I hated all my toil in which I had toiled under the sun, seeing that I must leave it to those who come after me – and who knows whether they will be wise or foolish? Yet they will be master of all for which I toiled and used my wisdom under the sun. This also is vanity. So I turned and gave my heart up to despair concerning all the toil of my labors under the sun, because sometimes one who has toiled with wisdom and knowledge and skill must leave all to be enjoyed by another who did not toil for it. This also is vanity and a great evil.

WRITTEN PROBLEM: Write out the passage on toil word for word from "I hated all" to "a great evil.".

Collected data entries:
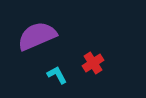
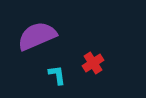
cyan L-shape: rotated 20 degrees clockwise
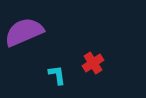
purple semicircle: moved 13 px left, 4 px up
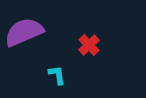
red cross: moved 4 px left, 18 px up; rotated 10 degrees counterclockwise
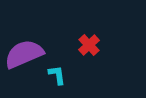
purple semicircle: moved 22 px down
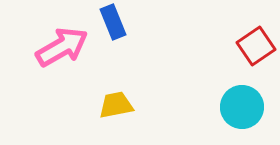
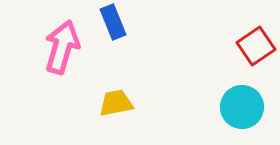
pink arrow: rotated 44 degrees counterclockwise
yellow trapezoid: moved 2 px up
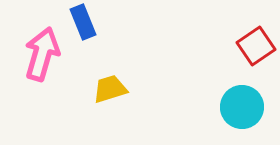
blue rectangle: moved 30 px left
pink arrow: moved 20 px left, 7 px down
yellow trapezoid: moved 6 px left, 14 px up; rotated 6 degrees counterclockwise
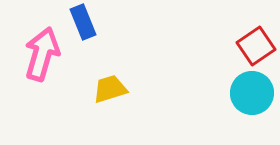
cyan circle: moved 10 px right, 14 px up
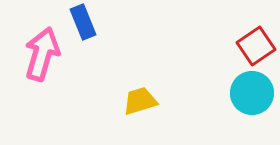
yellow trapezoid: moved 30 px right, 12 px down
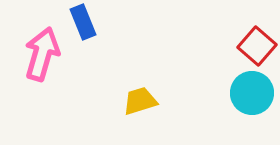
red square: moved 1 px right; rotated 15 degrees counterclockwise
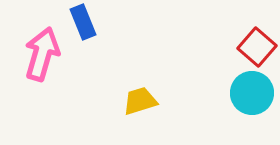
red square: moved 1 px down
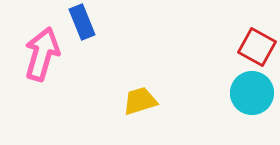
blue rectangle: moved 1 px left
red square: rotated 12 degrees counterclockwise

OUTPUT BELOW:
I hated all my toil in which I had toiled under the sun, seeing that I must leave it to those who come after me – and who knows whether they will be wise or foolish? Yet they will be master of all for which I toiled and used my wisdom under the sun. This also is vanity. So I turned and gave my heart up to despair concerning all the toil of my labors under the sun, because sometimes one who has toiled with wisdom and knowledge and skill must leave all to be enjoyed by another who did not toil for it. This also is vanity and a great evil.